The Telcel rocket uses apogee-only recovery. While there was almost no wind on the ground, there was a wind from the North higher up. This blew the rocket out from the field and into a canyon. The canyon is filled with trees and undergrowth, almost a jungle. Gustavo took right off and headed down into the canyon to get the rocket.

recovery of Telcel rocket

returning with Telcel rocket

The top photo above was taken with a video camera, at extreme zoom. Gustavo is on the other side of a canyon, about a quarter mile away. And as you can see in the photo above, he carried the Telcel rocket all the way back.

Next up was the Beautiful P.M.L. Patriot. Gustavo had finished this with vinyl adhesive film, which makes a beautiful and shiny surface. This rocket was to be launched on an M1419, which is probably the biggest AeroTech motor flown in Mexico.

prepping the Patriot

In the photo above (again by John Díaz), you can see Gustavo getting a little help with his Patriot.

And in the photo above, you can see him getting a lot of help loading the Patriot onto the Quad-Pod. I didn't think the Quad-Pod could handle a rocket of this size, especially after my experiences, but it did a fine job.

Patriot liftoff

In the photo above, the Patriot lifts off into a very dramatic sky. Gustavo and I were about 100 feet from the rocket and the sound of the M1419 is quite impressive at that distance! The rocket went into the clouds, which supposedly started at 8000 feet and we lost it. A minute or two later it was spotted coming down on its Rocketman parachute and we were able to see it come down, again into the canyon, but this time much farther along.

Gustavo started to go after it, but soon realized that it was much too far to walk to and was on the other side of a river. We decided to drive to the other side of the canyon and try from there. So, everything was packed up and we went to lunch.

After lunch, Gustavo checked with the local police to try and find out what village he'd seen in the distance where it looked like the rocket had come down. The police had gotten a report about the rocket from one little village across the canyon and thought maybe that's where it was. We drove out to the village with a policeman as a guide. It took us almost an hour to get out there over narrow and progressively less paved roads.

village main street

We finally ended up at a remote village. (You can see a view along the main street in the photo above.) The chief occupation of the people here seemed to be getting drunk and they'd all been successful by the time we arrived in the early evening. We had some very friendly locals invite us in for the local moonshine and one even offered us some corn. But, we found out that this wasn't the right place and didn't take them up on any of these offers.

With no more leads, we headed back to Xalapa. My father and I had to leave the next afternoon and Gustavo wanted to make one more try at recovering the rocket in the morning. We didn't spot the rocket and had to head back to Veracruz City to make our flight home.

La Parroquia

We did stop for lunch at the famous Cafe La Parroquia. In the picture above, you can see Gustavo's wife Yuriko, Gustavo, me and my father. Gustavo and his family made us feel very welcome and took great care of us. Thanks all!

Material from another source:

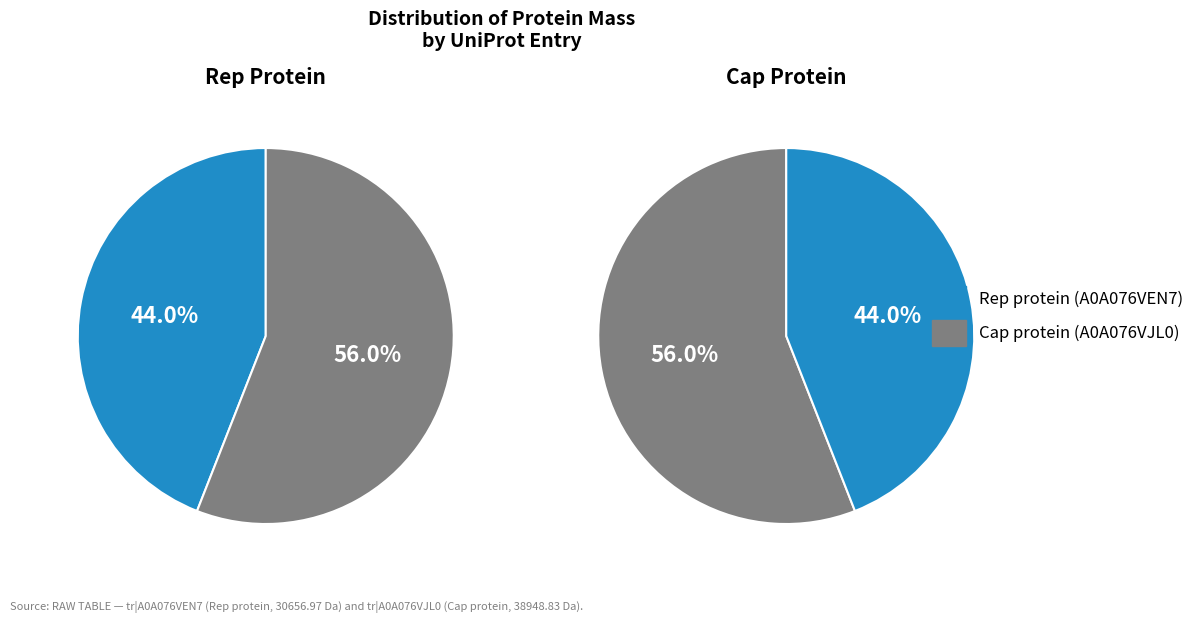

Approximately how many times larger is the value at tr|A0A076VEN7|A0A076VEN7_9VIRU Rep protein compared to tr|A0A076VJL0|A0A076VJL0_9VIRU Cap protein?

0.8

The Patriot remained missing for two weeks, with Gustavo and friends making flights over the area looking for it. He'd just about given up hope when he took a last chance flight over the area in a helicopter and spotted it on Sunday, November 11.

Patriot finally found

On November 12, Gustavo and his friend Ruben Salinas went down to the GPS location that Gustavo had marked from the helicopter in Ruben's Safari. They managed to get within three miles of the rocket and were able to carry it out through the jungle. In the picture above (by Ruben), you can see Gustavo holding up the rocket after recovery and below (by Gustavo), you can see Ruben working his way through the jungle.

Ruben Salinas

Now that is dedicated rocket recovery! The Patriot is in perfect shape and ready to fly again.